Jewish Federation of St. Louis and the local JCRC chapter have made no public statements on the deportation plan.

Picker Neiss said her chapter of JCRC was the first to reach out to Jewish Council of Public Affairs, an umbrella group for JCRC, to discuss the group’s stance on African migrants. On Jan. 17, JCPA issued a statement urging the Israeli government to suspend its deportation plans.

As to the local chapter, Picker Neiss said, “This is not a controversial subject within our JCRC, it’s more just a question of, is this something where we have the ability to create change by putting out a statement? What’s the value of putting out a statement if we don’t have the capacity to then put the work behind it?”

Andrew Rehfeld, President and CEO of Jewish Federation of St. Louis, also questioned the need for his organization to make a public statement.

“I haven’t said a hundred things publicly about the Israeli government that I like or dislike,” he said. “They have policies that I think are wonderful and don’t get enough attention.
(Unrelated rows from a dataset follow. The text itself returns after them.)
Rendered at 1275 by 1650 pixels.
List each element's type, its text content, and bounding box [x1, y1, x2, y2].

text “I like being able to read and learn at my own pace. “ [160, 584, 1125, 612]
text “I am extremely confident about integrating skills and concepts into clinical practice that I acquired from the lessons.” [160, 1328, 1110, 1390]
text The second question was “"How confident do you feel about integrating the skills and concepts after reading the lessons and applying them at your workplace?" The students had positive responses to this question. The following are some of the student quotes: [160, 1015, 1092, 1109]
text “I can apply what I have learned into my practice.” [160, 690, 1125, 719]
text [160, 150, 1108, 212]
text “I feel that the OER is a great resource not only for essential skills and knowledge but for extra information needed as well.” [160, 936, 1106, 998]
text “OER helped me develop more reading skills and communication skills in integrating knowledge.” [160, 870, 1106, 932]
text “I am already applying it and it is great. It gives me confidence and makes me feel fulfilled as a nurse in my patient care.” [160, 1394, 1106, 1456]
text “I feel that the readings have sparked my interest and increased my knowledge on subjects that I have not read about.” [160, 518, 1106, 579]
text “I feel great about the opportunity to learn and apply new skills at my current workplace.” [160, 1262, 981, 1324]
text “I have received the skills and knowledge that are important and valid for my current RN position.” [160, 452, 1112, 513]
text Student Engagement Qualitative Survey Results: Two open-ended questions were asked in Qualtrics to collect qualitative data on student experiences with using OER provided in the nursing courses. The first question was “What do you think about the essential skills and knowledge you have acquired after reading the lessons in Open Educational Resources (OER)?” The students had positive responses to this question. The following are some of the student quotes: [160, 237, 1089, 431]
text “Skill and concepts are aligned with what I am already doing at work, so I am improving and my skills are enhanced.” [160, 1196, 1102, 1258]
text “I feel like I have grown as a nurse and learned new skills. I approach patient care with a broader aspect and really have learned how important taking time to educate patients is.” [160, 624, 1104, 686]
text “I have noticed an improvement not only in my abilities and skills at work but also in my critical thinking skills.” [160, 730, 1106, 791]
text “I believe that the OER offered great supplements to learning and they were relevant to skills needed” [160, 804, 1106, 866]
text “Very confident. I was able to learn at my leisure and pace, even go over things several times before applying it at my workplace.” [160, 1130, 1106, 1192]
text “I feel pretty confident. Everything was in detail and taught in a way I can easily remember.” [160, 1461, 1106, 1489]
I don’t stand up and say, ‘Look at this policy that’s so wonderful about helping Syrian refugees (in the northern part of the country).’ 

“I also don’t stand up and say, ‘Look at this terrible policy they have about Palestinians in the West Bank.’ The point is we are not here to make statements right and left about things but to mobilize to pursue justice in the world, first and foremost here in our community.” 

Speaking of the deportation plan for himself rather than Federation, Rehfeld said: “I think it’s terrible that Israel is deporting asylum seekers, and I think it’s something anyone should be outraged about.”

Still, he said Neiss is being “needlessly provocative to say that we lied when we said, ‘Never Again’ 12 years ago in a different context. (But) I’m glad that he is raising the issue.”

Neiss, despite his criticism of the deportations, said: “I’m a Zionist all the way through. My criticism of the State of Israel comes like the criticism of the American government. It comes from a place of love and wanting both countries to live up to the ideals and expectations that are in both countries’ founding doctrines.”

Neiss said he is also aware that “I can be a fly in the ointment for some people, that I can be an annoyance when I engage in some of this desire of asking folks to live better, to do better.”